#### DATA PROVIDED ####

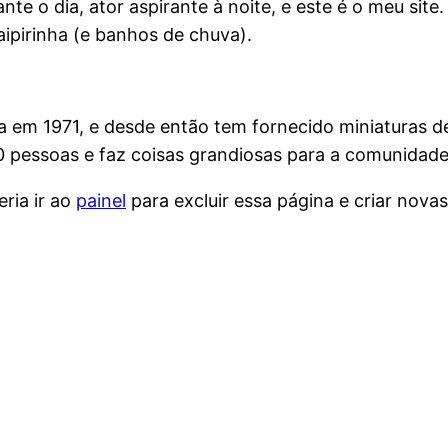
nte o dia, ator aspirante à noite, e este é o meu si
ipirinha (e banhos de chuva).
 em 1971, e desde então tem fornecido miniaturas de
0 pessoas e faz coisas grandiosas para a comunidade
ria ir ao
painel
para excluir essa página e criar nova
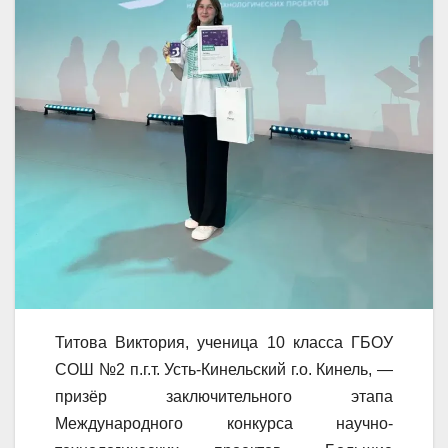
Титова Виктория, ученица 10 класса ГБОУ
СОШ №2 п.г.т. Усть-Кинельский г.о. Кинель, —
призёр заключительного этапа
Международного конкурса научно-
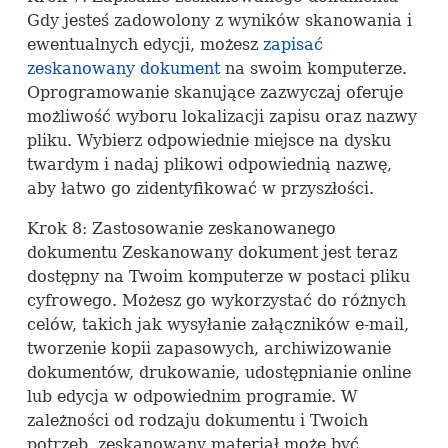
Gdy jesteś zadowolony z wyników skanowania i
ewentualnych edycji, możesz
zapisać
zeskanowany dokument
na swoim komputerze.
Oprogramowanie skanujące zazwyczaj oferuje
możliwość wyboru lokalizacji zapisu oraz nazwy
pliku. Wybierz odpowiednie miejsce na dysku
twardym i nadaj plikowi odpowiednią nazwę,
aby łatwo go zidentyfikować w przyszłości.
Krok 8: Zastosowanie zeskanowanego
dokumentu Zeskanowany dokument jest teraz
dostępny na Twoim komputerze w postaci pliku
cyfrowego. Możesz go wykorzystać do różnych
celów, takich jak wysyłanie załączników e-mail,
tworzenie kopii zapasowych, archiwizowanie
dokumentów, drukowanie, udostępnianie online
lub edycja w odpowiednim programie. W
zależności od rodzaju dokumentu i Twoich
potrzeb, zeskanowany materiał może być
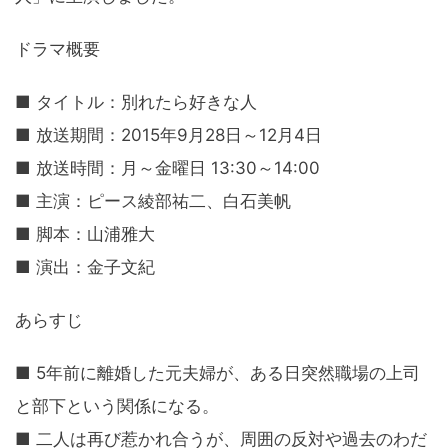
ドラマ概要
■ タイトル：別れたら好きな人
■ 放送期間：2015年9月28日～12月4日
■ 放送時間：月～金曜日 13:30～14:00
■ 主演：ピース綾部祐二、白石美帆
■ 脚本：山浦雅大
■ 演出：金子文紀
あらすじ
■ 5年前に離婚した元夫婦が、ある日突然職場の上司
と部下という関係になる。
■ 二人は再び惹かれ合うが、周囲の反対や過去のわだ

####

→ **DIRECTIONS FOR THIS TASK**:
This exercise asks for the data above to be given again exactly, without pictures.

→ **REPLY TO THE EXERCISE**:
nte o dia, ator aspirante à noite, e este é o meu si
ipirinha (e banhos de chuva).
 em 1971, e desde então tem fornecido miniaturas de
0 pessoas e faz coisas grandiosas para a comunidade
ria ir ao
painel
para excluir essa página e criar nova
Титова Виктория, ученица 10 класса ГБОУ
СОШ №2 п.г.т. Усть-Кинельский г.о. Кинель, —
призёр заключительного этапа
Международного конкурса научно-
Gdy jesteś zadowolony z wyników skanowania i
ewentualnych edycji, możesz
zapisać
zeskanowany dokument
na swoim komputerze.
Oprogramowanie skanujące zazwyczaj oferuje
możliwość wyboru lokalizacji zapisu oraz nazwy
pliku. Wybierz odpowiednie miejsce na dysku
twardym i nadaj plikowi odpowiednią nazwę,
aby łatwo go zidentyfikować w przyszłości.
Krok 8: Zastosowanie zeskanowanego
dokumentu Zeskanowany dokument jest teraz
dostępny na Twoim komputerze w postaci pliku
cyfrowego. Możesz go wykorzystać do różnych
celów, takich jak wysyłanie załączników e-mail,
tworzenie kopii zapasowych, archiwizowanie
dokumentów, drukowanie, udostępnianie online
lub edycja w odpowiednim programie. W
zależności od rodzaju dokumentu i Twoich
potrzeb, zeskanowany materiał może być
ドラマ概要
■ タイトル：別れたら好きな人
■ 放送期間：2015年9月28日～12月4日
■ 放送時間：月～金曜日 13:30～14:00
■ 主演：ピース綾部祐二、白石美帆
■ 脚本：山浦雅大
■ 演出：金子文紀
あらすじ
■ 5年前に離婚した元夫婦が、ある日突然職場の上司
と部下という関係になる。
■ 二人は再び惹かれ合うが、周囲の反対や過去のわだ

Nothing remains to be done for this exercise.